Provided material section start

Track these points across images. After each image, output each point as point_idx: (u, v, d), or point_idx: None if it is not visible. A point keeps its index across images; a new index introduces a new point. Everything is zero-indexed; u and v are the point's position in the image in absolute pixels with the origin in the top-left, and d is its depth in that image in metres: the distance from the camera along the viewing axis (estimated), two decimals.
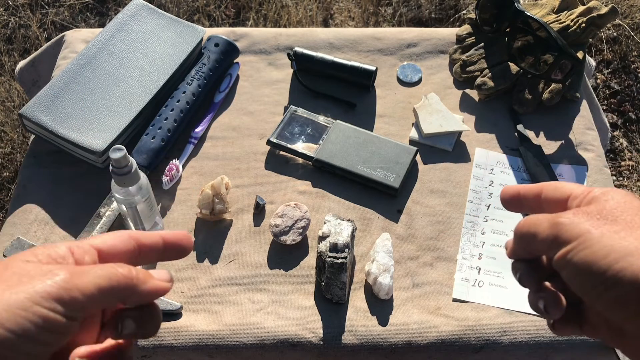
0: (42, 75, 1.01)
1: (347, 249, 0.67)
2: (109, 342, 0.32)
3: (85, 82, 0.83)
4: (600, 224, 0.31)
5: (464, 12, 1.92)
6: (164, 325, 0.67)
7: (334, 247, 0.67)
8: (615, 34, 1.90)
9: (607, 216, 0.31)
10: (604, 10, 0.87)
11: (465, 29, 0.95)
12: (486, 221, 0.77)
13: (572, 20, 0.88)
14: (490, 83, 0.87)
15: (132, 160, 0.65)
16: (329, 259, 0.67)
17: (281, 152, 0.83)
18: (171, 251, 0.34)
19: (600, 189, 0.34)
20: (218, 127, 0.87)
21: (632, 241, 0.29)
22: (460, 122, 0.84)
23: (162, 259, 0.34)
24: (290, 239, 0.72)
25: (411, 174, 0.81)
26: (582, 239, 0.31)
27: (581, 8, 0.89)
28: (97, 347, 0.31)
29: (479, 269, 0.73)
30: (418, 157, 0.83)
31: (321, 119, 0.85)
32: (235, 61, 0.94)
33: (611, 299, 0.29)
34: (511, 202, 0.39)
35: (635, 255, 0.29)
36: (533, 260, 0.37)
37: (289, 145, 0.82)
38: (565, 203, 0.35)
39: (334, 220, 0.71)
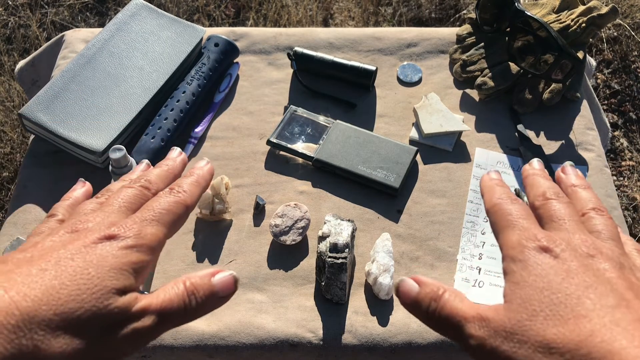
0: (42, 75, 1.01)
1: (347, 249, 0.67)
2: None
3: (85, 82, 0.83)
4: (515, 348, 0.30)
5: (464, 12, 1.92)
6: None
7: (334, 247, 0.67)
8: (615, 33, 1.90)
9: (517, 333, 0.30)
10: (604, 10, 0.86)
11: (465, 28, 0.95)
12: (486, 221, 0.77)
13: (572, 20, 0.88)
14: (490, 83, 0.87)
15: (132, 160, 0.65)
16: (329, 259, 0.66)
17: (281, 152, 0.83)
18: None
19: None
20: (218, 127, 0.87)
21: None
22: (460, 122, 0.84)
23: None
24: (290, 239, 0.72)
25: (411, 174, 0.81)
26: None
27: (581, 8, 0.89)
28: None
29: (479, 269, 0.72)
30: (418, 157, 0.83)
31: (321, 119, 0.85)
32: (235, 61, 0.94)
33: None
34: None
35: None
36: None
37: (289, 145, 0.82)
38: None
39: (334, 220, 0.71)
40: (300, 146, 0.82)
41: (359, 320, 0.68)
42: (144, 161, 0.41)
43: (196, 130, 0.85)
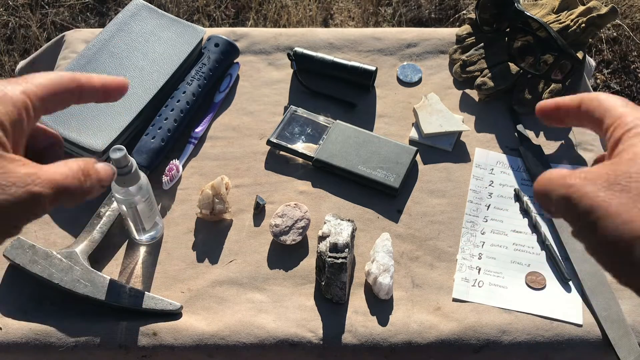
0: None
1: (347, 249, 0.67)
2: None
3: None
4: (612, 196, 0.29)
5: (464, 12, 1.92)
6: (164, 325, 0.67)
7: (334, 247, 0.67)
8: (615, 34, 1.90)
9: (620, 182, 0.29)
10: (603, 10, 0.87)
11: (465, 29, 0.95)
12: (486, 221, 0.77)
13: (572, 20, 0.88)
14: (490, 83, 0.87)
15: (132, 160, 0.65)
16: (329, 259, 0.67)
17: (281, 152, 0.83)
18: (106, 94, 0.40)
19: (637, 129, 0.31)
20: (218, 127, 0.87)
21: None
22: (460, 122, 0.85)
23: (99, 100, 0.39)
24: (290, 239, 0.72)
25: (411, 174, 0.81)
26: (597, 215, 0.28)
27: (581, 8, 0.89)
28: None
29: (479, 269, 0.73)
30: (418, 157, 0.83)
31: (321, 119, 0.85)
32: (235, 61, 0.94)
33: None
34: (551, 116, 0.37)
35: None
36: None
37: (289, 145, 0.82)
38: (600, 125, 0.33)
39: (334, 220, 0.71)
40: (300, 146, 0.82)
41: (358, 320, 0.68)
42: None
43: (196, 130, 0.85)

Provided material section end

Aim of the exercise –
Exactly as written above, print every line of the data but not its pictures.

Response –
Track these points across images. After each image, output each point as point_idx: (u, v, d), or point_idx: None if it is not visible. A point keeps its index across images; a new index introduces a new point. Everything is zero-indexed; u and v are the point's position in the image in absolute pixels with the origin in the top-left, and d is its depth in that image in metres: the distance from the camera along the viewing axis (estimated), two decimals.
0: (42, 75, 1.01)
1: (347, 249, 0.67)
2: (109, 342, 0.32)
3: (85, 82, 0.83)
4: (600, 224, 0.31)
5: (464, 12, 1.92)
6: (164, 325, 0.67)
7: (334, 247, 0.67)
8: (615, 34, 1.90)
9: (607, 216, 0.31)
10: (604, 10, 0.87)
11: (465, 29, 0.95)
12: (486, 221, 0.77)
13: (572, 20, 0.88)
14: (490, 83, 0.87)
15: (132, 160, 0.65)
16: (329, 259, 0.67)
17: (281, 152, 0.83)
18: (171, 251, 0.34)
19: (600, 189, 0.34)
20: (218, 127, 0.87)
21: (632, 241, 0.29)
22: (460, 122, 0.84)
23: (162, 259, 0.34)
24: (290, 239, 0.72)
25: (411, 174, 0.81)
26: (582, 239, 0.31)
27: (581, 8, 0.89)
28: (97, 347, 0.31)
29: (479, 269, 0.73)
30: (418, 157, 0.83)
31: (321, 119, 0.85)
32: (235, 61, 0.94)
33: (611, 299, 0.29)
34: (511, 202, 0.39)
35: (635, 255, 0.29)
36: (533, 260, 0.37)
37: (289, 145, 0.82)
38: (565, 203, 0.35)
39: (334, 220, 0.71)
0: (42, 75, 1.01)
1: (347, 249, 0.67)
2: None
3: (85, 82, 0.83)
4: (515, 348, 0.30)
5: (464, 12, 1.92)
6: None
7: (334, 247, 0.67)
8: (615, 33, 1.90)
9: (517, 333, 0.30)
10: (604, 10, 0.86)
11: (465, 28, 0.95)
12: (486, 221, 0.77)
13: (572, 20, 0.88)
14: (490, 83, 0.87)
15: (132, 160, 0.65)
16: (329, 259, 0.66)
17: (281, 152, 0.83)
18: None
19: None
20: (218, 127, 0.87)
21: None
22: (460, 122, 0.84)
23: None
24: (290, 239, 0.72)
25: (411, 174, 0.81)
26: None
27: (581, 8, 0.89)
28: None
29: (479, 269, 0.72)
30: (418, 157, 0.83)
31: (321, 119, 0.85)
32: (235, 61, 0.94)
33: None
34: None
35: None
36: None
37: (289, 145, 0.82)
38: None
39: (334, 220, 0.71)
40: (300, 146, 0.82)
41: (359, 320, 0.68)
42: (144, 161, 0.41)
43: (196, 130, 0.85)
0: None
1: (347, 249, 0.67)
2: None
3: None
4: (612, 196, 0.29)
5: (464, 12, 1.92)
6: (164, 325, 0.67)
7: (334, 247, 0.67)
8: (615, 34, 1.90)
9: (620, 182, 0.29)
10: (603, 10, 0.87)
11: (465, 29, 0.95)
12: (486, 221, 0.77)
13: (572, 20, 0.88)
14: (490, 83, 0.87)
15: (132, 160, 0.65)
16: (329, 259, 0.67)
17: (281, 152, 0.83)
18: (106, 94, 0.40)
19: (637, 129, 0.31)
20: (218, 127, 0.87)
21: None
22: (460, 122, 0.85)
23: (99, 100, 0.39)
24: (290, 239, 0.72)
25: (411, 174, 0.81)
26: (597, 215, 0.28)
27: (581, 8, 0.89)
28: None
29: (479, 269, 0.73)
30: (418, 157, 0.83)
31: (321, 119, 0.85)
32: (235, 61, 0.94)
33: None
34: (551, 116, 0.37)
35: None
36: None
37: (289, 145, 0.82)
38: (600, 125, 0.33)
39: (334, 220, 0.71)
40: (300, 146, 0.82)
41: (358, 320, 0.68)
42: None
43: (196, 130, 0.85)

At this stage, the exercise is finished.